前回説明したようにデジタルツインは、現実世界における情報収集から、運用と施策の実現、デジタル世界における分析や計画までがシームレスにつながる概念です。現実世界とデジタル世界の両方のシステムが連携して価値を生み出せなければ意味がありません。
ITシステムの構築において繰り返されてきたように、デジタル化を目的としたテクノロジー自体や、デジタルツインの“入れ物”となるハードウェア/ソフトウェア製品が持つ機能の優劣に焦点を置きすぎたアプローチは、デジタルツインを実現するためのプロジェクトでも失敗の元です。多くの成功プロジェクトと同様、鍵を握るのは現場と経営層を含めた関係者の納得感とコミットメントです。
ところで本連載では、デジタルツイン構築プロジェクトという呼称をかなり広い意味で使用しています。例えば、現場にある機器に設置したセンサーで収集したデータをITシステムに格納しダッシュボードで見える化するといったプロジェクトは「業務のデジタル化」とは言えるものの、デジタルツインの構築というには大げさ過ぎるかもしれません。
ただ、これを企業がデジタルツインを活用した将来的な業務改善の一部に位置付けるなら、広い意味でのデジタルツイン構築プロジェクトだと捉えられます。次のステップ、もしくは将来において、そのようにして収集したデータを3次元の仮想空間上に可視化する、あるいは業務に特化したAI(人工知能)アルゴリズムで有用な指標を生み出すといったことが可能になるからです。
デジタルツイン構築プロジェクトに特有の要素に、これまでにない新しい価値を組織として追求する取り組みであるということがあります。そのため、短期間で試行を繰り返し、成果を確認しながら軌道修正を繰り返す段階的なアプローチが有効です。
図1は、デジタルツイン構築プロジェクトにおいてCogniteが顧客に提案している段階的なアプローチを示したものです。(1)バリューウィーク(VALUE WEEK)、(2)フェーズ1、(3)フェーズ2の3段階からなっています。
バリューウィークは、データ活用のユースケース(事例)を1つ取り上げ、弊社メンバーを中心に非常に短い期間で価値を確認する段階です。
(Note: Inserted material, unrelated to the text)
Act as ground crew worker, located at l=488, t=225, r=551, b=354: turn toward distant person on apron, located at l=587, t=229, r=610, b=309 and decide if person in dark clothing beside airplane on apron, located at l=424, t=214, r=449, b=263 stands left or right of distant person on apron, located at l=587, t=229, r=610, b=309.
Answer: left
フェーズ1では、バリューウィークの成果を顧客が引継ぎ、顧客自身が価値を生み出せるようになることでユースケースを拡大する段階、フェーズ2は実際の業務運用に浸透させていく段階になります。
以下では、この段階的アプローチにおけるバリューウィーク以降に実施する取り組みを5つのステップに分けて、デジタルツイン構築プロジェクトの実際を説明していきます。前編ではステップ1とステップ2を説明します。
ステップ1:ユースケースとビジネス価値を明確にする
プロジェクトで非常に重要なことは、デジタルツインを、どのような業務領域やプロセスに役立てたいのかを明確に定義することです。デジタルツインの構築そのものよりも大事だと言っても差し支えありません。その定義においては、経営上の課題を解決におけるゴールと方向性が一致していることと、業務プロセスを理解していることが必須になります。
デジタルツインの構築および、それを活用したアプリケーション開発は、局所的な業務改善やシステムの効率化とは異なり、部門をまたがった全社的な業務プロセスの改革が目的になります。従って、企業が本当に解決を欲している課題の解決にどれほど貢献できるのかという議論がなければ、投資が無駄になり、望むような成果が得られないという恐れがあります。
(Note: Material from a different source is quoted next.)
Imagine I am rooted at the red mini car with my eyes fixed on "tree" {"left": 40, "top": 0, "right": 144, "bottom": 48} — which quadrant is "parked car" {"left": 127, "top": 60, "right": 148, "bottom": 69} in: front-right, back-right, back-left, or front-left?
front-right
では、ユースケースとビジネス価値を明確化するに当たっては、どのような有効な方法があるでしょうか。Cogniteが顧客と共に進めているユースケース・ワークショップを例に、同ワークショップを通じた議論と関係者間の合意形成の方法を紹介します。
ユースケース・ワークショップは通常、関係者を集めた1日コースで集中的に開催します。そこでは、(1)Ideation(アイデア出し)、(2)Develop(発展)、(3)Detail(深堀り)という3つのセッションを通じて、参加者が持ち寄ったアイデアを共有しながらオープンに議論します。様々な視点で優先付けや価値を確認し合うことで具体的かつ詳細なユースケースに落とし込みます(図2)。
重要なのは、部門をまたいだ関係者全員の参画と、議論の経過をオープンにして共有することです。プロジェクトの進行過程では、ともすれば摩擦や利害の衝突が起こりかねません。そうした立場の違いを乗り越え、関係者全員が納得感を持ち、それぞれの役割を果たしながら、1つのゴールに迅速に向かって協力するためには欠かせないステップになります。